* _Exercise aim_
Copy every line of the records below where the word "pixels" occurs.

* _Provided records_
_ _ _ _

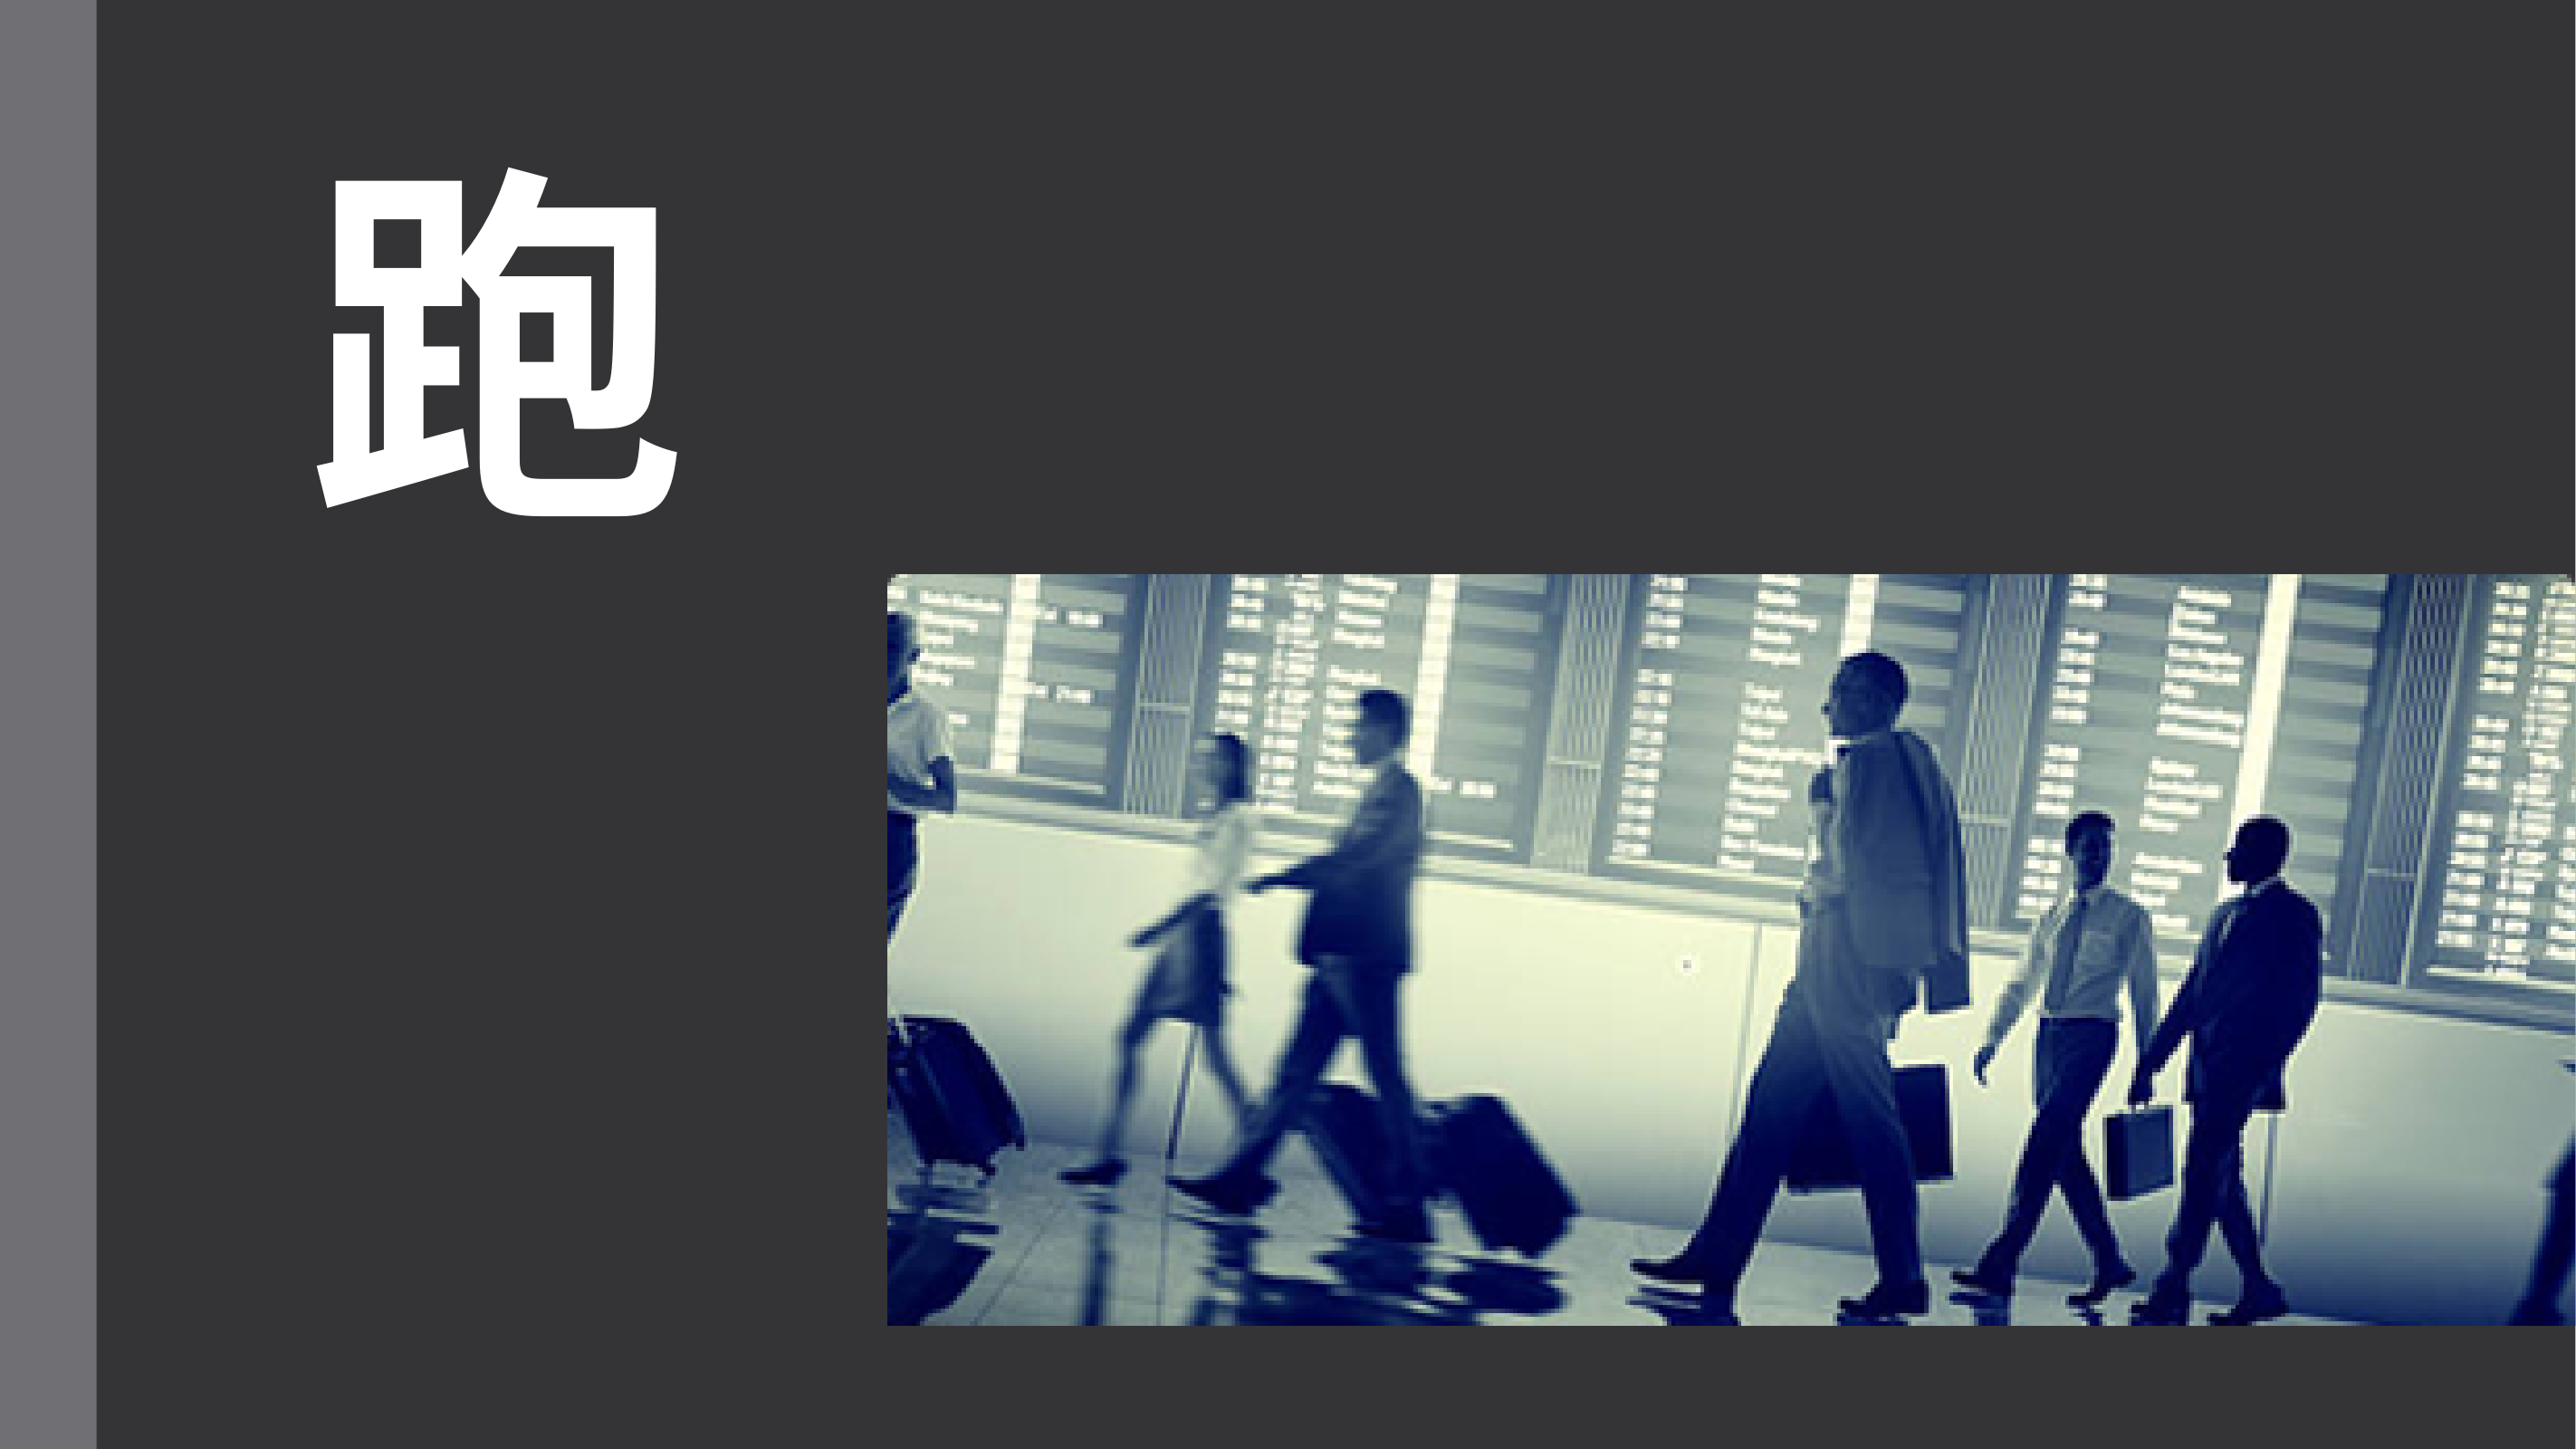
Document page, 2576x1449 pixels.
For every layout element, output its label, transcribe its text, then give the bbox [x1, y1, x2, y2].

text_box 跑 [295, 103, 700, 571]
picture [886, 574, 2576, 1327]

_ _ _ _

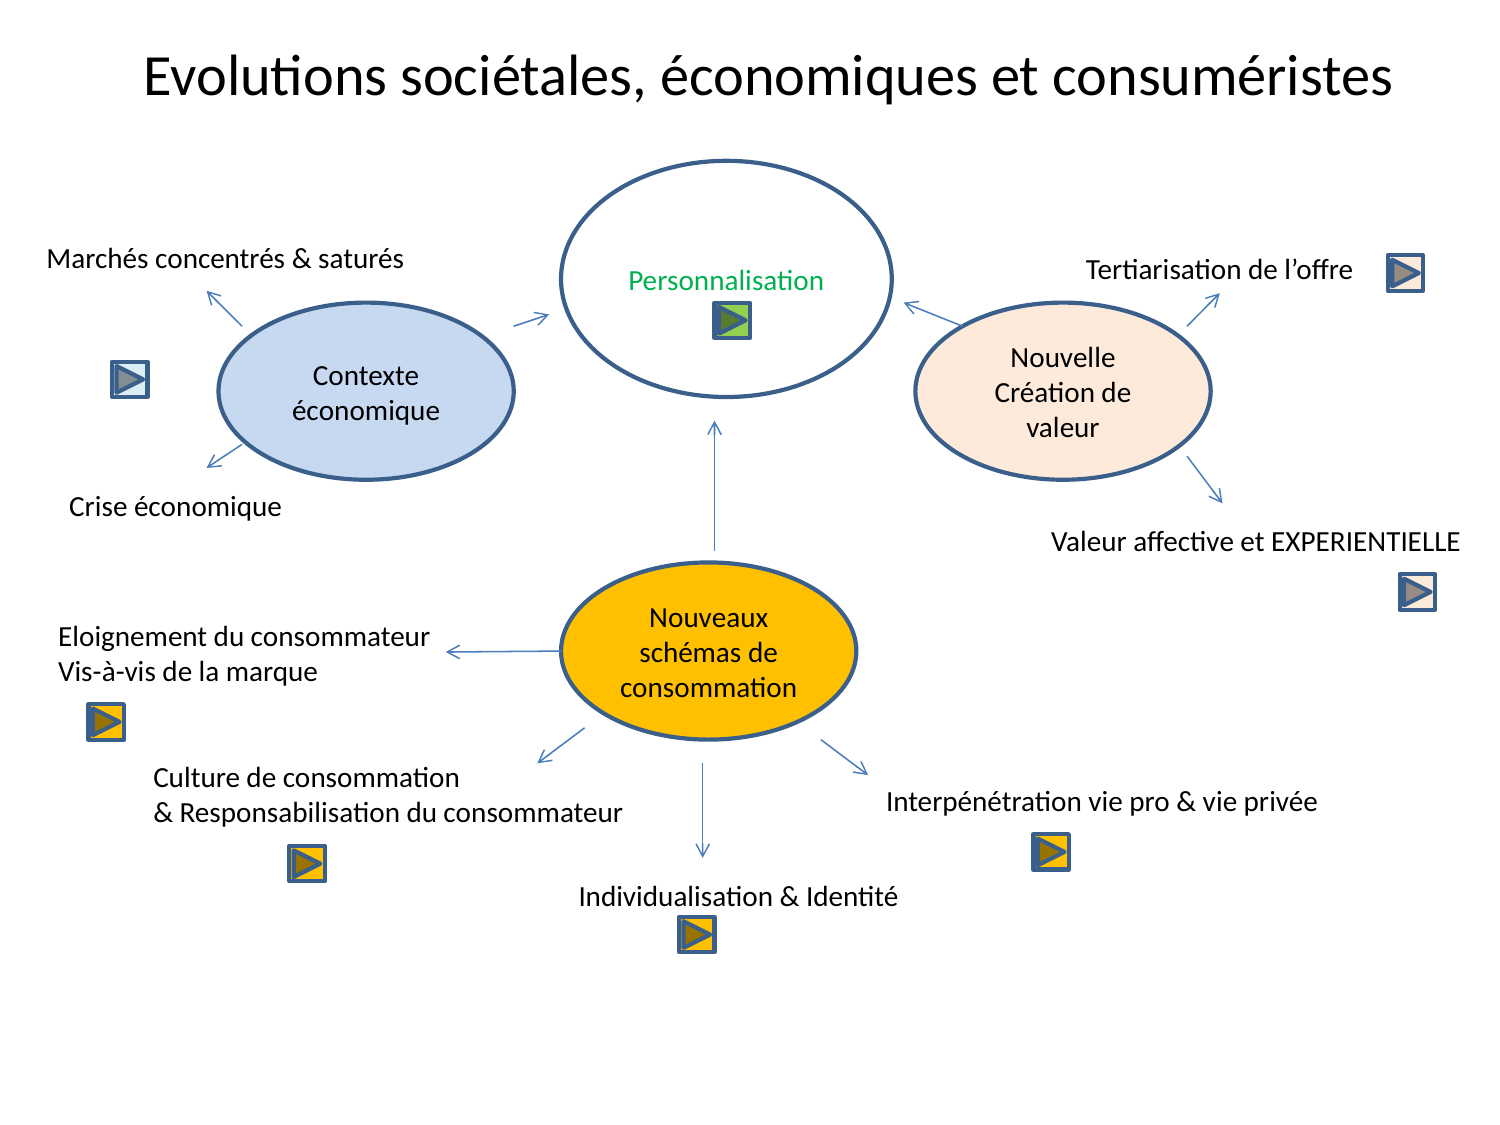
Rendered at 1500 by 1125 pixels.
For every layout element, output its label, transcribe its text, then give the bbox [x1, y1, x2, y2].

_ _ _ _

* _Task solution_
Document page, 2576x1449 pixels.
Rendered at 1500 by 1125 pixels.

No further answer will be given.